Der Krieg der Kriege, der die Mitte Europas verwüstete
Zum Beginn des Dreißigjährigen Krieges vor 400 Jahren gibt es eine Flut von Publikationen. Eine ist besonders gelungen.
D ie runden Jubiläen haben ihre Vorboten immer in den Sachbuchabteilungen der Buchgeschäfte. Und 2018 wird es wieder eine Reihe davon geben. Ein besonders wichtiges: Vor 400 Jahren löste ein Fenstersturz in Prag den Dreißigjährigen Krieg aus – ein drei Jahrzehnte währendes Morden, Plündern, Foltern, Vergewaltigen, Brandschatzen, das vor allem die Mitte Europas verwüstete. Wobei die Historiker sich bis heute nicht einig sind: War das ein Konfessionskrieg zwischen Katholiken und Protestanten, ein deutscher Bürgerkrieg oder ein europäischer Staatenbildungskrieg?
Heinz Duchhardt, emeritierter Geschichtsprofessor in Bayreuth und Münster, sieht das so: „Der ,Krieg der Kriege‘ erwuchs aus einem Geflecht von Konflikten zwischen Krone und Ständen, aus konfessionellem Streit, einer verfassungspolitischen Lähmung der Mitte Europas sowie wirtschaftlich-sozialen Kriegen, die auf die Stimmung durchschlugen: Zukunftsängste und Endzeiterwartungen verbreiteten sich überall in Europa.“Duchhardt ist nur einer von mehreren Uniprofessoren, die Beiträge für das neueste Heft „Zeit Geschichte“aus dem Hamburger Zeitverlag beigesteuert haben – Gelehrte von Zürich bis Berlin, von Innsbruck bis Marburg.
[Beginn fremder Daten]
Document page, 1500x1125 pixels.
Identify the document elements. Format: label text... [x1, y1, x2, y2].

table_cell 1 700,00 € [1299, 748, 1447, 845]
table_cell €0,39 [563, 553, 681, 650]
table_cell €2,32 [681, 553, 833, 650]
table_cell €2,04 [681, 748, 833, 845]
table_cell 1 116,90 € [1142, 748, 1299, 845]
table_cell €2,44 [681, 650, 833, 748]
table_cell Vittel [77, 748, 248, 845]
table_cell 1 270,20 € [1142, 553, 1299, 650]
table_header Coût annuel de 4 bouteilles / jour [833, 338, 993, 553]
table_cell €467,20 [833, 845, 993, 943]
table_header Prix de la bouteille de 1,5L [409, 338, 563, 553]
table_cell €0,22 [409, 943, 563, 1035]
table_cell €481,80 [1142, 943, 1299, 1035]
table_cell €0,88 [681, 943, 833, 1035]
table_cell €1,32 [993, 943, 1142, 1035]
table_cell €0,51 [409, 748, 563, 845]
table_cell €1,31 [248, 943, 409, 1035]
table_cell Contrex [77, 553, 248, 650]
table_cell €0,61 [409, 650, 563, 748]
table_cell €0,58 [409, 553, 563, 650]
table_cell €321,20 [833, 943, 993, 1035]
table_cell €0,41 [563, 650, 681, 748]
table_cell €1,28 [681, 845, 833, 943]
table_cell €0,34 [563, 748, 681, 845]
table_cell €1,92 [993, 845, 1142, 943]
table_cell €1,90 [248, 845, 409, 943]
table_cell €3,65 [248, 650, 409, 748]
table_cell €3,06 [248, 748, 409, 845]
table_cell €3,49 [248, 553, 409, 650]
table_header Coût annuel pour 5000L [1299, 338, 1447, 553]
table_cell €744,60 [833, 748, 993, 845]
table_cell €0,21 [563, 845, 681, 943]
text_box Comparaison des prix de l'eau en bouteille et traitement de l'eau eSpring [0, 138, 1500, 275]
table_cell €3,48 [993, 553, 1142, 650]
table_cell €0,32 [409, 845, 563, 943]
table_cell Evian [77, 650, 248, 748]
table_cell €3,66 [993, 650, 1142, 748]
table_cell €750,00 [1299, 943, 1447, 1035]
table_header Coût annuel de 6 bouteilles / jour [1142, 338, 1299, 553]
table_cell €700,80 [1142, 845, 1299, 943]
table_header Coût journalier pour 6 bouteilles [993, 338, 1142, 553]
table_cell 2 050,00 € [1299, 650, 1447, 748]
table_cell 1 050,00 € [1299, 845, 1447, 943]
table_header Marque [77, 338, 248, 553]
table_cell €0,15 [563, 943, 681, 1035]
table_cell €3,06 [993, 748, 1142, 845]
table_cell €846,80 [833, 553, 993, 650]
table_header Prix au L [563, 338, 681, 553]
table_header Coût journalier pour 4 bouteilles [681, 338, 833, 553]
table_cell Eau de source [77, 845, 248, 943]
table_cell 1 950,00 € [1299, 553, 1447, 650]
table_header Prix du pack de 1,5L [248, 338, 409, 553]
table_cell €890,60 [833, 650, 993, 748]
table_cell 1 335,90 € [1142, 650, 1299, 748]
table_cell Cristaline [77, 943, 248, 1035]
Es ist dies vermutlich eines der bisher besten Hefte dieser Reihe überhaupt geworden, auf jeden Fall eines der informativsten.
Die Redaktion lässt zwei Professoren darüber streiten, ob der Dreißigjährige Krieg ein Konfessionskrieg oder doch ein machtpolitischer Konflikt war, befasst sich mit zeitgenössischen Literaten wie Grimmelshausen, die das Gemetzel in allen Details beschrieben, und interviewt auch den Starschriftsteller Daniel Kehlmann, der in seinem neuen Roman den Narren „Tyll“in den Dreißigjährigen Krieg schickt. Und welcher Historiker hat Kehlmann dabei besonders inspiriert? Der Literat nennt überraschend die Gesamtdarstellung der englischen Historikerin Cicely Veronica Wedgwood. Als sie ihr Buch 1938 veröffentlichte, durfte sie nur ihre Initialen C.V. anführen, damit niemand merkte, dass eine Frau die Autorin war. Denn als ernsthafte Militärhistoriker gingen damals nur Männer durch. Und natürlich ließ sich Kehlmann auch von Bert Brechts „Mutter Courage“inspirieren.
Das Gemetzel endete 1648 mit dem Westfälischen Frieden – und der Politikwissenschaftler Herfried Münkler meint „bei aller gebotenen Vorsicht“, dass dieser Friedensschluss auch als Lernfall dienen könnte, wie Kriege im Nahen Osten zu beenden seien. Vorsicht, sagt da Geschichtsprofessor Georg Schmidt von der Uni Jena: „1648 gab es auf allen Seiten eine Friedensbereitschaft, jeder durfte mitreden. Wer will denn heute den Islamischen Staat am Verhandlungstisch haben?“Außerdem hätten sich die Parteien 1648 „Amnestie“und „immerwährendes Vergessen“zugesichert. I n Österreich wird 2018 aber wohl der 100. Geburtstag der Republik mehr im Vordergrund stehen als 400 Jahre Dreißigjähriger Krieg. Hier prescht die „Presse“-„Geschichte“vor, mit der mittlerweile siebenten Nummer dieser Reihe, die sich mit Österreichs Weg zur Republik befasst. Der bienenfleißige Haushistoriker Günther Haller hat in diesem Heft gleich sämtliche Beiträge selbst verfasst, für die Produktion zeichnen Tina Stani und Artdirector Matthias Eberhart verantwortlich. Im 122 Seiten starken Heft findet sich eine Fülle von Beiträgen zu allen möglichen Themen. Besonders interessant: die Aufsätze zum Umsturzversuch der Roten Garde im November 1918 und zur Rolle, die die von der Ostfront zurückkehrenden Soldaten im revolutionären Gärungsprozess spielten.